Many of the dead are women and children who were unable to swim away when the boat sank on Wednesday



    Egyptians wait on shore as a coast guard boat arrives carrying the bodies of migrants from a Europe-bound boat that capsized off Egypt’s Mediterranean coast, in Rosetta, Egypt, Thursday, Sept. 22, 2016.

    The bodies of 115 migrants were pulled out of the waters off the Egyptian coast on Friday, an official said, three days after hundreds of migrants heading to Europe, drowned when their overcrowded boat capsized. 

    An Associated Press reporter near the Nile Delta city of Rosetta saw between 20 to 30 bodies early Friday morning, brought in by fishing boats and delivered to a group of waiting ambulances lining up at the coast guard pier. 

    Many of the dead are women and children who were unable to swim away when the boat sank on Wednesday. 

    The UNHCR estimated that the boat was packed with some 450 people, while the state news agency MENA said earlier that the number might be as high as 600. 

    "UNHCR is deeply saddened by the loss of life after yet another boat capsized in the Mediterranean," the U.N. refugee agency said in a statement. Of the 150 people rescued, UNHCR said that the majority are Egyptians in addition to Sudanese and other nationalities including Somalians and Eritreans. Four people described as smugglers were arrested on Thursday and authorities are investigating the incident. 

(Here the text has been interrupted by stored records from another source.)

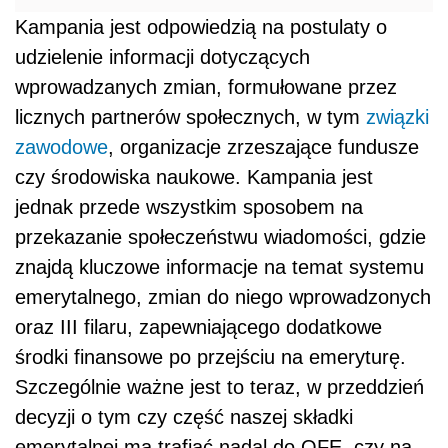
Kampania jest odpowiedzią na postulaty o
udzielenie informacji dotyczących
wprowadzanych zmian, formułowane przez
licznych partnerów społecznych, w tym
związki
zawodowe
, organizacje zrzeszające fundusze
czy środowiska naukowe. Kampania jest
jednak przede wszystkim sposobem na
przekazanie społeczeństwu wiadomości, gdzie
znajdą kluczowe informacje na temat systemu
emerytalnego, zmian do niego wprowadzonych
oraz III filaru, zapewniającego dodatkowe
środki finansowe po przejściu na emeryturę.
Szczególnie ważne jest to teraz, w przeddzień
decyzji o tym czy część naszej składki
emerytalnej ma trafiać nadal do OFE, czy na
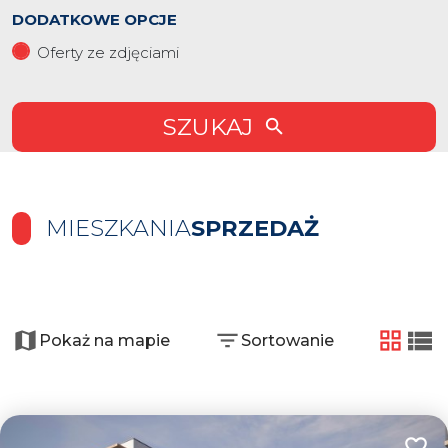
DODATKOWE OPCJE
Oferty ze zdjęciami
SZUKAJ
MIESZKANIA
SPRZEDAŻ
+
−
Pokaż na mapie
Sortowanie
tabela
list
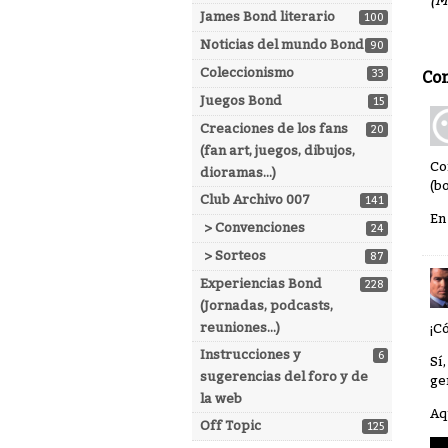
(M
James Bond literario
100
Noticias del mundo Bond
90
Coleccionismo
33
Co
Juegos Bond
15
Creaciones de los fans
20
(fan art, juegos, dibujos,
Co
dioramas...)
(b
Club Archivo 007
141
En
> Convenciones
24
> Sorteos
87
Experiencias Bond
228
(Jornadas, podcasts,
reuniones...)
¡C
Instrucciones y
6
Sí
sugerencias del foro y de
ge
la web
Aq
Off Topic
125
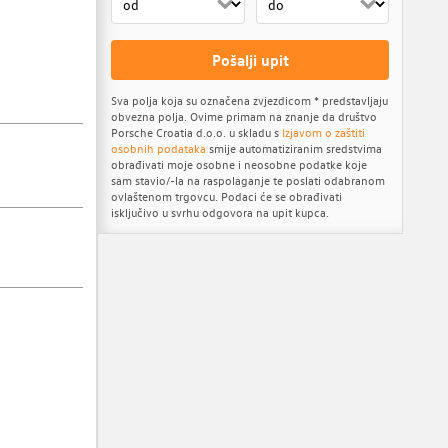
Pošalji upit
Sva polja koja su označena zvjezdicom * predstavljaju
obvezna polja. Ovime primam na znanje da društvo
Porsche Croatia d.o.o. u skladu s
Izjavom o zaštiti
osobnih podataka
smije automatiziranim sredstvima
obrađivati moje osobne i neosobne podatke koje
sam stavio/-la na raspolaganje te poslati odabranom
ovlaštenom trgovcu. Podaci će se obrađivati
isključivo u svrhu odgovora na upit kupca.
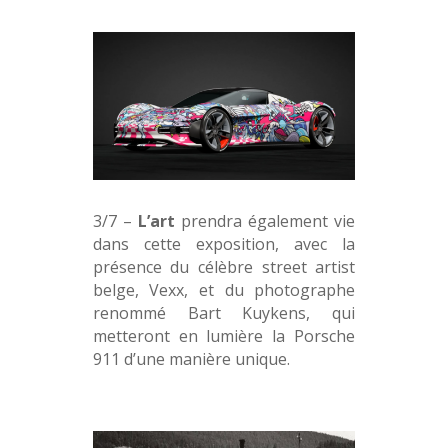
3/7 –
L’art
prendra également vie
dans cette exposition, avec la
présence du célèbre street artist
belge, Vexx, et du photographe
renommé Bart Kuykens, qui
metteront en lumière la Porsche
911 d’une manière unique.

    Egypt has been a traditional route of migrants to Europe by sea, however since 2014, UNHCR said, there has been a steady increase in the number of migrants intercepted while trying to leave. EU border agency Frontex recently said more than 12,000 migrants arrived in Italy from Egypt between January and September, compared to 7,000 in the same period last year. 

    Over 4,600 people of different nationalities were arrested this year, UNCHR said, a 28-percent increase compared to last year. 

    At a small pier called el-Borg, hundreds of families gathered hoping to identify the bodies of their loved ones. Women screamed, and relatives pushed and shoved while swarming the ambulances heading to the hospital. 

    Fishermen said that they had difficulty collecting the badly decomposed bodies, with one saying, "We didn't know how to pull them." 

    The intense smell of decay filled the air and many covered their faces with masks. 

    Survivors and relatives told the AP earlier that the boat sank around 5:30 a.m. on Wednesday, nearly 12 kilometers (7.5 miles) from the Egyptian coast and it took the coast guards around six hours to come to the rescue. Fishing boats in the vicinity were the first to provide help. 

    At Rosetta General Hospital, Abdel Raouf Mustafa Abdel Garih, father of a still-missing migrant, spoke late Thursday about his son: "a young man, who was 23 years old, he left on the basis that he would go work there, and the boat never came back, and we don't know where he's headed now. We've been here for three days now." 

    Many of the survivors were detained briefly by police, before they were released. Some of those rescued after suffering injuries were taken to hospitals, where they lay handcuffed to beds under police guard. 

    After his release, survivor Ahmed Darwish commented, "My advice is that no one should undertake this risk, and especially anyone who saw these things, they will never do it again." 

    Thousands of illegal migrants have made the dangerous sea voyage across the Mediterranean in recent years, fleeing war and poverty in the Middle East and elsewhere.